Draft tweets using your social media tool ahead of time. It can be done right in the Twitter UI and saved as a draft if you're working on a personal level, or you can use tools like SproutSocial to shorten links and make sure everything fits within the limit. We used a Google Doc with tweets vetted for character count and copy, since multiple people were tweeting.

Don't forget that you're most likely using a hashtag, so any of your tweets will need to take that into account.

3. Give Your Followers A Heads-Up

If you're going to be dramatically altering your cadence, it's important to let your followers know. You don't want to be "that guy," and if suddenly someone's entire feed is filled with just you, they may unfollow you. 

A conventional example:

And a fun one:

It doubles as a way to promote the event and get people excited to join in—so don't be afraid to drum up some excitement!

4. Go With The Flow

Twitter is social media's most informal channel for business, with the exception of Snapchat. Use of GIFs, slang, and bringing to light the human side of your brand is highly encouraged. Though we always strive to be "on brand," it's important to adjust to the expectations of each channel. Either way, trying not to use contractions or abbreviations while fitting in coherent thoughts into 140-characters is a challenge few take.

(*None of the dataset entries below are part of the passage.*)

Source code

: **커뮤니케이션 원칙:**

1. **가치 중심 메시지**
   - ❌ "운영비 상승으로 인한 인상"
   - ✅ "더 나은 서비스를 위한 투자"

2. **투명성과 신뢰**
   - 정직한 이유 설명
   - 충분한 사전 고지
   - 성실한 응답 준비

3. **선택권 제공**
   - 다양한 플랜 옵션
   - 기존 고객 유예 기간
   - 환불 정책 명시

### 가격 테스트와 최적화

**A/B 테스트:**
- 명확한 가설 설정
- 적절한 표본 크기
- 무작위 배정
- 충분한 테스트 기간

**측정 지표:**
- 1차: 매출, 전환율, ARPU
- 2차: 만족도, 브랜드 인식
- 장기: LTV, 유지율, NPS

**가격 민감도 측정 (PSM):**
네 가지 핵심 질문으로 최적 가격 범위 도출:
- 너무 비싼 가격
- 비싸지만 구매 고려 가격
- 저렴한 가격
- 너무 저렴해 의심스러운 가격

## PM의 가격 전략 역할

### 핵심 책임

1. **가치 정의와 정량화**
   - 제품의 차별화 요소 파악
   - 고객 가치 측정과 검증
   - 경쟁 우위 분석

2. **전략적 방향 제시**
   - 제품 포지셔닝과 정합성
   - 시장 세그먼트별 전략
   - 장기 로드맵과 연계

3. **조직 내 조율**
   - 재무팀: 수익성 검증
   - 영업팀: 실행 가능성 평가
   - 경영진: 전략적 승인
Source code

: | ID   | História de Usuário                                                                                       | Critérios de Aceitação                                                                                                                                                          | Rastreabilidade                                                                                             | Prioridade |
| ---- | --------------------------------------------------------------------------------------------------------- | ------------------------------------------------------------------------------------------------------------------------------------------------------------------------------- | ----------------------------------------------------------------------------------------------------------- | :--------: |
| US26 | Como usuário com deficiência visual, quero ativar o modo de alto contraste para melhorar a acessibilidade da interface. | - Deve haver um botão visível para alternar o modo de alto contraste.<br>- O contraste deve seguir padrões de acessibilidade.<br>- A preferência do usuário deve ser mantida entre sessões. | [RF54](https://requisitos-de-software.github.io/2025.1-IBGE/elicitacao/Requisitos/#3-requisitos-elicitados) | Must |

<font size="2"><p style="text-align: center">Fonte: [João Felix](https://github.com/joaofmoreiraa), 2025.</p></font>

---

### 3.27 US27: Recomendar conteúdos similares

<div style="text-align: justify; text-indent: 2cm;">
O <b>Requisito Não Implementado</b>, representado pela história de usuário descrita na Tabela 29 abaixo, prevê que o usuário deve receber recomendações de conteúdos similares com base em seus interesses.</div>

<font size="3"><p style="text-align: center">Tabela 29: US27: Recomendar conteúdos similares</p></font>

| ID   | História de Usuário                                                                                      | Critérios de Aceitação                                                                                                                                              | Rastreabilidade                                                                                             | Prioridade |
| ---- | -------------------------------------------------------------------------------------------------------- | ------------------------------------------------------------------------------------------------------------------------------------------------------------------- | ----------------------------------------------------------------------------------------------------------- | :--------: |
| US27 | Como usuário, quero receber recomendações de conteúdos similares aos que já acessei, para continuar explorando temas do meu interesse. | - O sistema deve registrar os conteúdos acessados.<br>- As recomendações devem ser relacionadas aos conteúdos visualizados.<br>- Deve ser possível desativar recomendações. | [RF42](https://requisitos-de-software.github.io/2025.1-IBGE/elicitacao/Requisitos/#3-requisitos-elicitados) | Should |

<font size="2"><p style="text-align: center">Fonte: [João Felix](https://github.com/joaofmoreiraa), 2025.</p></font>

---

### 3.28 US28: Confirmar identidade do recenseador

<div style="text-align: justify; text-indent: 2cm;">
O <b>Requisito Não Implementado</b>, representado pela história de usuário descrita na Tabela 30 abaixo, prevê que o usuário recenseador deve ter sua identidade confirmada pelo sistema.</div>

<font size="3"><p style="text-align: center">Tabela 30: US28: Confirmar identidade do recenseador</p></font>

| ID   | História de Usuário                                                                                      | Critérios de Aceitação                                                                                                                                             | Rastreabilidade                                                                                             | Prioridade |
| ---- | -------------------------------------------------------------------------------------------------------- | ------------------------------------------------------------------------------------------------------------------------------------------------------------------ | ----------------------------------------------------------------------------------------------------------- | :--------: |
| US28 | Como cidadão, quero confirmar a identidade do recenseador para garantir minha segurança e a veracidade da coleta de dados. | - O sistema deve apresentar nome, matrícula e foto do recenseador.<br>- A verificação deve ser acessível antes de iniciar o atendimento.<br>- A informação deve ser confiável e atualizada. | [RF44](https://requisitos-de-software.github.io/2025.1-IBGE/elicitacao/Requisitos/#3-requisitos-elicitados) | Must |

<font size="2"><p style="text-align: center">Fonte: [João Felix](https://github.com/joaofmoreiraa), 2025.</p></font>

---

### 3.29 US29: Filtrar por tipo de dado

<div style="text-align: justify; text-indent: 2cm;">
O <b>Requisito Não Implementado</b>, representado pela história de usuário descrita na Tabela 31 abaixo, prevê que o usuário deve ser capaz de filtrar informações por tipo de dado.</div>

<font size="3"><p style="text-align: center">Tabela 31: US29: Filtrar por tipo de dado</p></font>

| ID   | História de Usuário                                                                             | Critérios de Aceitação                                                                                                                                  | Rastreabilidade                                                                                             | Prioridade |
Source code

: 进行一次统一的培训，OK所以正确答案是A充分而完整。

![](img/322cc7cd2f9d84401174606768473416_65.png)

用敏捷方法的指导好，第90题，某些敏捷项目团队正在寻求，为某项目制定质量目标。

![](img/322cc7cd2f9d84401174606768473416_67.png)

On that same note, conversations can change. Just as professors adjust the course of the lecture based on the questions they're receiving, so should you. The ultimate goal of a Twitter Chat isn't to drive leads, but to educate the community on a topic. Be ready for sudden changes and go with the flow when they occur. Because they will occur.


5. Engage Your Team

Use the wisdom of  your team! Tag-teaming responses that came in made it so everyone could be answered in real-time. To make sure you're coordinating your team, work together—in person—to make sure your responses aren't too close together, too varied, or otherwise don't flow. It should feel conversational.

If you are using multiple people, be sure to let people know. We introduced ourselves separately (though from the same handle) and used co-tags to indicate who we were:

As well as indicating our personal handles to conclude the chat, so we could stay in touch!


6. Refresh, Refresh, Refresh, Refresh

Make sure you're up to date with the conversation by following along with the hashtag in the Twitter UI. Choosing "Live" should allow you to interact as things are happening. Monitor using your social media monitoring tool, too. For example, a question came in on one of our answers that didn't use the #WistiaChat hashtag. Since we were checking both feeds, we were able to see it and respond in a timely fashion, and bring them back into the conversation.

7. Have Fun

Most of all, have fun with it! You're there to showcase your expertise on a topic and energize followers passionate about learning more. So go out there and do your thing!